Mais plus que jamais fidèle à lui-même, Adam Green nous revient en ce début d'année avec Minor Love, un nouvel album qui risque fort de désarçonner le fan de la première heure – qui n'en est de toute façon plus à une énième facétie près. En effet, pour ce sixième effort en solo, notre quasi-trentenaire, toujours signé sur l'excellent label Rough Trade, a décidé de ne pas aller chercher certains ses collaborateurs bien loin et de puiser dans l'impressionnant vivier de talents que constitue sa maison de disques. Sur Minor Love, il s'acoquine donc avec Rodrigo Amarante, rencontré il y a quelques mois sur l'album aussi agréable que dispensable de Little Joy où Amarante nous donnait sa version estivale et « plus-tranquilou-tu-meurs » du folk. Et il faut croire qu'Adam Green a succombé au charme suranné et à la décontraction à toute épreuve des compositions de Little Joy, tant les quatorze comptines dépouillées de son Minor Love semblent tirées des mêmes sessions d'enregistrement que celles de Little Joy. Par contre, pour ce qui est du chant, oubliez la voie chaleureuse d'Amarante rehaussée de coeurs gentillets: les paroles sont dans le plus pur style Adam Green. Sorte de Leonard Cohen du pauvre, le chanteur de la Big Apple continue de nous abreuver d'histoires douce-amères qui dénotent un certain fatalisme dans le chef d'un artiste qu'on avait connu plus jouette et piquant à ses débuts – on se rappelle tous de son ode magnifique à Jessica Simpson sur Friends of Mine.
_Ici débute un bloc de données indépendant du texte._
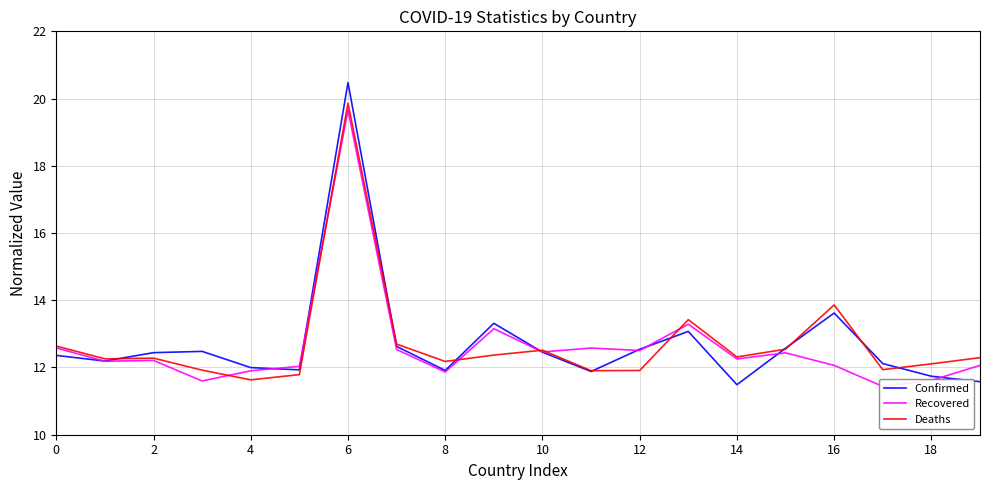

List the series in order of their overall mean, lowest first.

Recovered, Deaths, Confirmed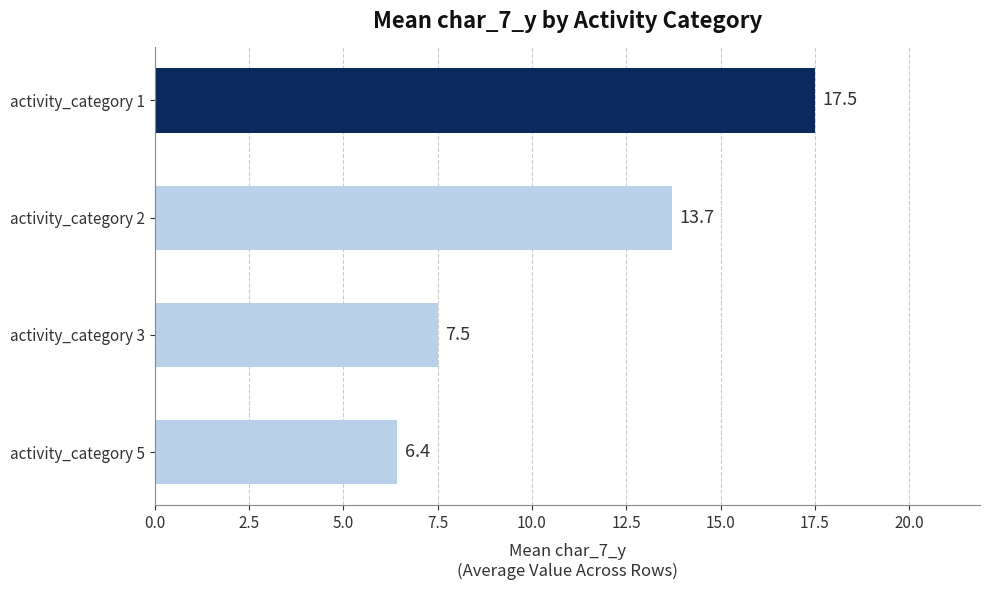

List the labels in order of value, smallest first.

activity_category 5, activity_category 3, activity_category 2, activity_category 1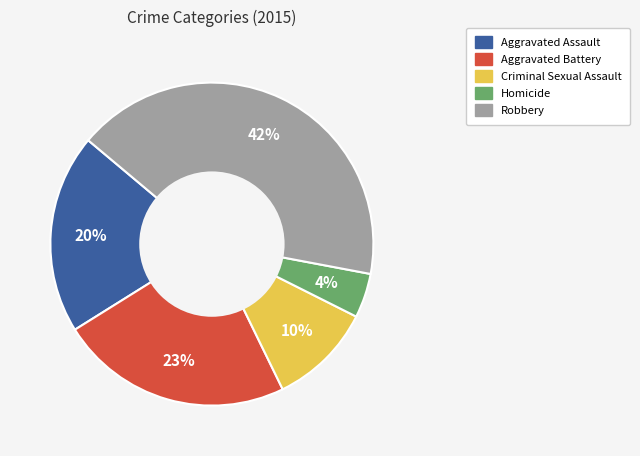

To the nearest percent, what percentage of the pie is Homicide?

4%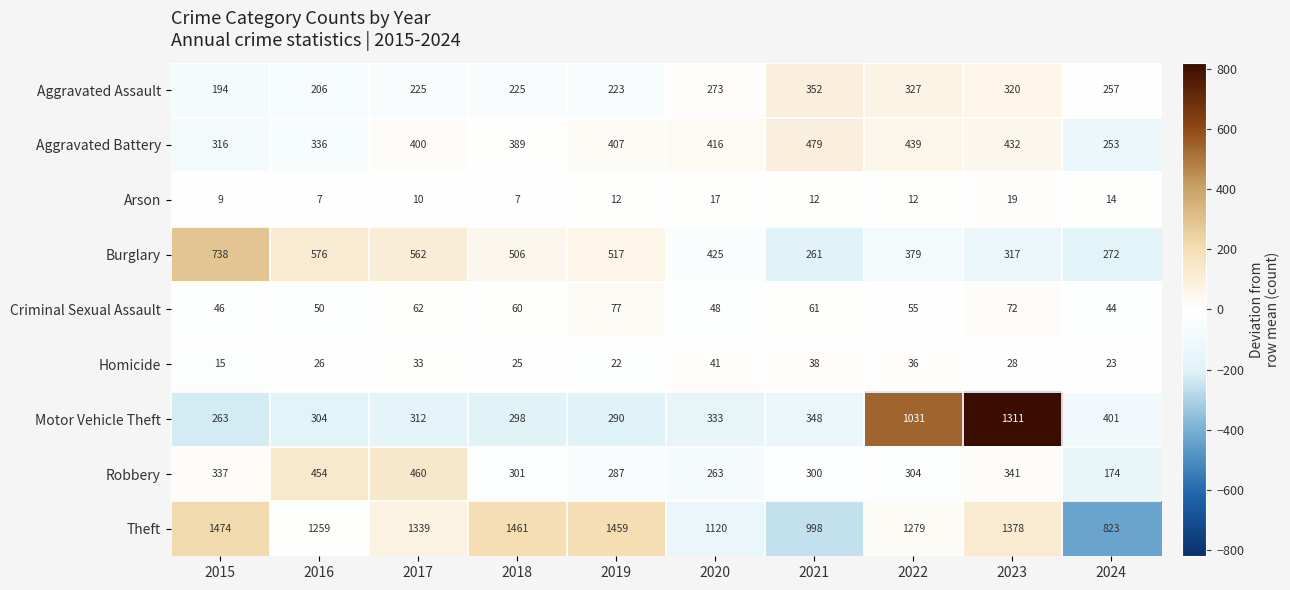

What is the sum of all Aggravated Assault values?

2602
A l'arrivée, le constat est quelque peu mitigé: si on est rassurés de voir qu'Adam Green a enfin compris qu'il n'avait pas les reins assez solides et les épaules suffisamment larges pour jouer au crooner à longueur d'année, on ne peut s'empêcher de penser qu'il eut été plus intéressant pour tout le monde de le voir remonter un peu dans le temps et revenir à ses premières amours - quitte à laisser quelques mauvaises langues parler d'un constat d'échec dans le chef d'un artiste obligé de ressortir ses sempiternelles recettes anti-folk pour séduire. Cela fait maintenant sept ans que celles et ceux qui sont tombés sous le charme simple de Friends of Mine attendent d'Adam Green qui nous livrent un album digne de ce nom, tandis que ce dernier se plait à jouer et expérimenter à tout va. Mais notre patience a des limites, et aussi plaisant Minor Love puisse être par moments, il serait temps qu'Adam Green nous rappelle pourquoi nous avons succombé au charme de son écriture limpide et faussement enfantine.